Science fiction from George Dyson

George Dyson, one of my all-time-favorite science writers, has written a short science fiction story for Edge. Bruce Sterling describes it thusly: "Amazingly, this piece reads almost exactly like I would have imagined it. Try to imagine Hugo Gernsback writing "Ralph 124C41+" only Hugo used to live in a treehouse, is a comprehensive scholar of extinct technologies, and has an IQ high enough to boil mercury."

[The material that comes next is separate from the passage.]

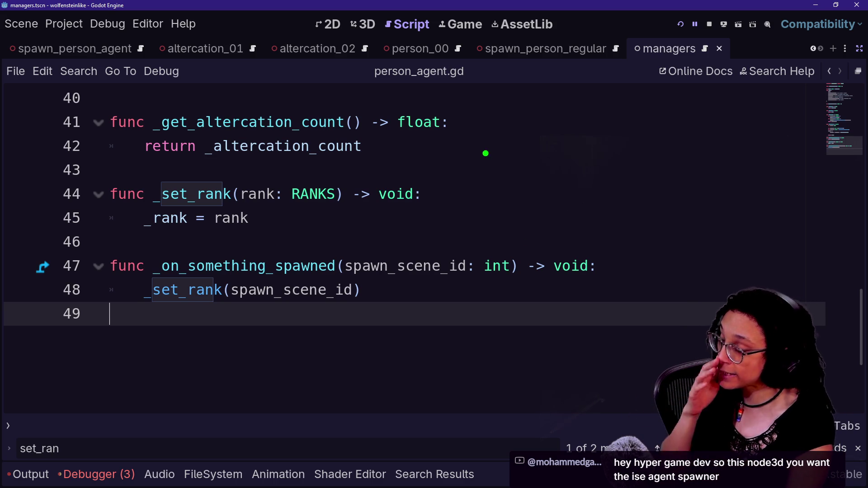
pyautogui.moveTo(484, 152)
pyautogui.mouseDown()
pyautogui.moveTo(513, 133)
pyautogui.moveTo(527, 143)
pyautogui.mouseUp()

Google was inverting the von Neumann matrix–by coaxing the matrix into inverting itself. Von Neumann's "Numerical Inverting of Matrices of High Order," published (with Herman Goldstine) in 1947, confirmed his ambition to build a machine that could invert matrices of non-trivial size. A 1950 postscript, "Matrix Inversion by a Monte Carlo Method," describes how a statistical, random-walk procedure credited to von Neumann and Stan Ulam "can be used to invert a class of n-th order matrices with only n2 arithmetic operations in addition to the scanning and discriminating required to play the solitaire game." The aggregate of all our searches for unpredictable (but meaningful) strings of bits, is, in effect, a Monte Carlo process for inverting the matrix that constitutes the World Wide Web.

Ed developed a rapport with the machines that escaped those who had never felt the warmth of a vacuum tube or the texture of a core memory plane. Within three months he was not only troubleshooting the misbehavior of individual data centers, but examining how the archipelago of data centers cooperated–and competed–on a global scale.